Promote skill sharing: Each week build in a couple of hours specific training e.g. ingredients, cocktails, wines and beers. Include working on IT skills for a couple of hours every week and ensure that everyone is familiar with the systems used and how to troubleshoot in the event of technical breakdown. Many teams suffer because one member ends up stronger in this area, the others become dependent on them and when they are not present, standards can suffer.

Focus on training the individual: Each employee should feel valued from the moment they join the team – having their own annual training programme will contribute to that feeling of value. Training should not be used as a reward – it is part of growing the success of your business and it is as important to find management and leadership learning opportunities for your senior staff, as for the younger, junior roles.

Take staff on field trips: I take my team to markets in Paris and to Covent Garden to learn more about the ingredients we use, and to Italy and Spain to visit vineyards, but trips need to be relevant to the core of your own business. If you have hotel guests who want to play golf then take the team to learn more about local courses so they can make good recommendations.
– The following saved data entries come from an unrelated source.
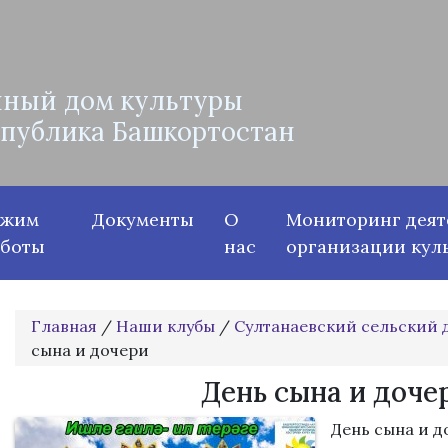
ный дом культуры
спублика Башкортостан
ежим
Документы
О
Мониторинг деят
аботы
нас
организации кул
Главная
/
Наши клубы
/
Султанаевский сельский 
сына и дочери
День сына и доче
День сына и д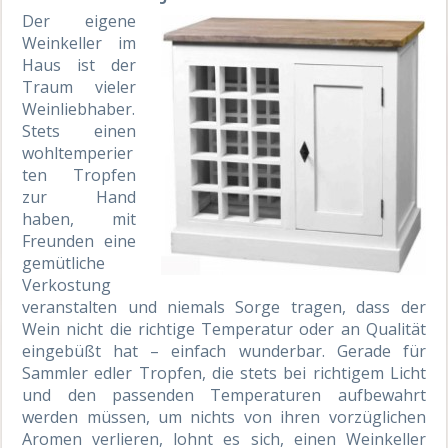
Der eigene
Weinkeller im
Haus ist der
Traum vieler
Weinliebhaber.
Stets einen
wohltemperier
ten Tropfen
zur Hand
haben, mit
Freunden eine
gemütliche
Verkostung
veranstalten und niemals Sorge tragen, dass der
Wein nicht die richtige Temperatur oder an Qualität
eingebüßt hat – einfach wunderbar. Gerade für
Sammler edler Tropfen, die stets bei richtigem Licht
und den passenden Temperaturen aufbewahrt
werden müssen, um nichts von ihren vorzüglichen
Aromen verlieren, lohnt es sich, einen Weinkeller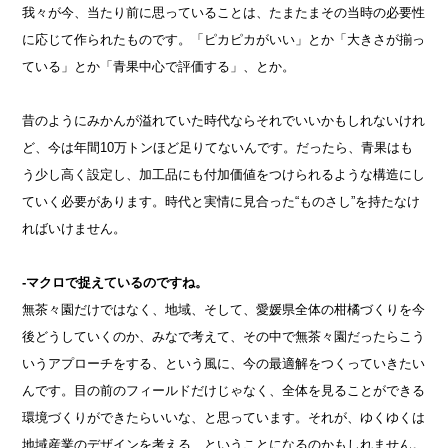
我々が今、当たり前に思っていることは、たまたまその当時の必要性
に応じて作られたものです。「ピカピカがいい」とか「大きさが揃っ
ている」とか「青果中心で評価する」、とか。
昔のようにみかんが溢れていた時代ならそれでいいかもしれないけれ
ど、今は年間10万トンほど足りてないんです。だったら、青果はも
う少し高く設定し、加工品にも付加価値をつけられるような構造にし
ていく必要があります。時代と実情に見合った“ものさし”を持たなけ
ればいけません。
-マクロで捉えているのですね。
無茶々園だけではなく、地域、そして、愛媛県全体の柑橘づくりを今
後どうしていくのか、みなで考えて、その中で無茶々園だったらこう
いうアプローチをする、という風に、今の最適解をつくっていきたい
んです。目の前のフィールドだけじゃなく、全体を見ることができる
環境づくりができたらいいな、と思っています。それが、ゆくゆくは
地域産業のデザインを考える、ということになるのかもしれません。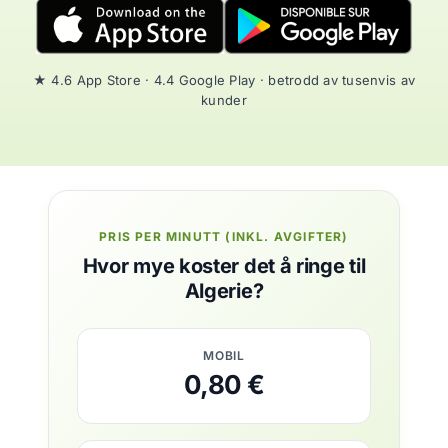
★ 4.6 App Store · 4.4 Google Play · betrodd av tusenvis av
kunder
PRIS PER MINUTT (INKL. AVGIFTER)
Hvor mye koster det å ringe til
Algerie?
MOBIL
0,80 €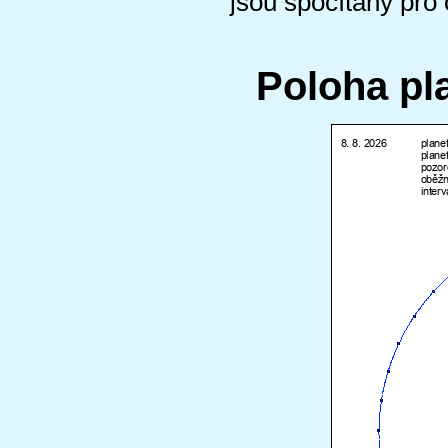
jsou spočítány pro
Poloha pl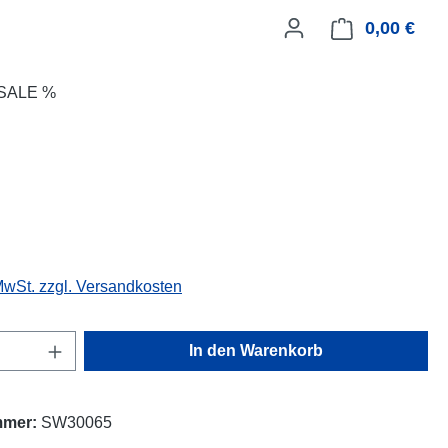
0,00 €
Ware
SALE %
eis:
 MwSt. zzgl. Versandkosten
Anzahl: Gib den gewünschten Wert ein oder
In den Warenkorb
mmer:
SW30065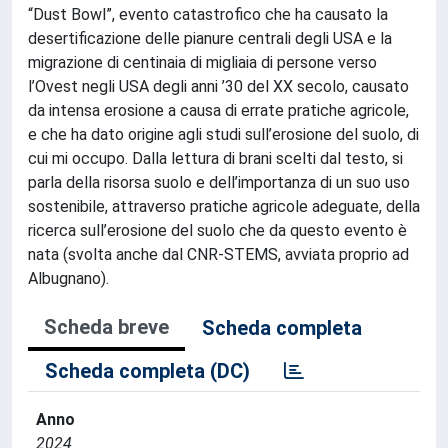
“Dust Bowl”, evento catastrofico che ha causato la
desertificazione delle pianure centrali degli USA e la
migrazione di centinaia di migliaia di persone verso
l’Ovest negli USA degli anni ’30 del XX secolo, causato
da intensa erosione a causa di errate pratiche agricole,
e che ha dato origine agli studi sull’erosione del suolo, di
cui mi occupo. Dalla lettura di brani scelti dal testo, si
parla della risorsa suolo e dell’importanza di un suo uso
sostenibile, attraverso pratiche agricole adeguate, della
ricerca sull’erosione del suolo che da questo evento è
nata (svolta anche dal CNR-STEMS, avviata proprio ad
Albugnano).
Scheda breve
Scheda completa
Scheda completa (DC)
Anno
2024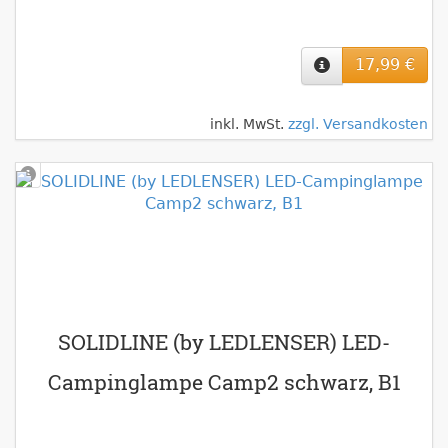
17,99 €
inkl. MwSt.
zzgl. Versandkosten
SOLIDLINE (by LEDLENSER) LED-
Campinglampe Camp2 schwarz, B1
If your pub specialises in beer from small breweries, take the bar team along to learn more about the brewing process and they will be able to talk with much more enthusiasm to your clients.

Take inspiration from successful people: One of the ways I believe we create value and self-respect in the team is to encourage Making Excellence a Habit. We need to draw on tools and skills honed by top sportsmen to overcome failure and be the best – one of the most useful is visualisation. This is a skill and doesn’t come easily to everyone but if you can work on this yourself and lead your team to have a clear picture of the service ahead– just as sportsmen visualise themselves winning a match or a race - you can work together to visualise and achieve perfect service.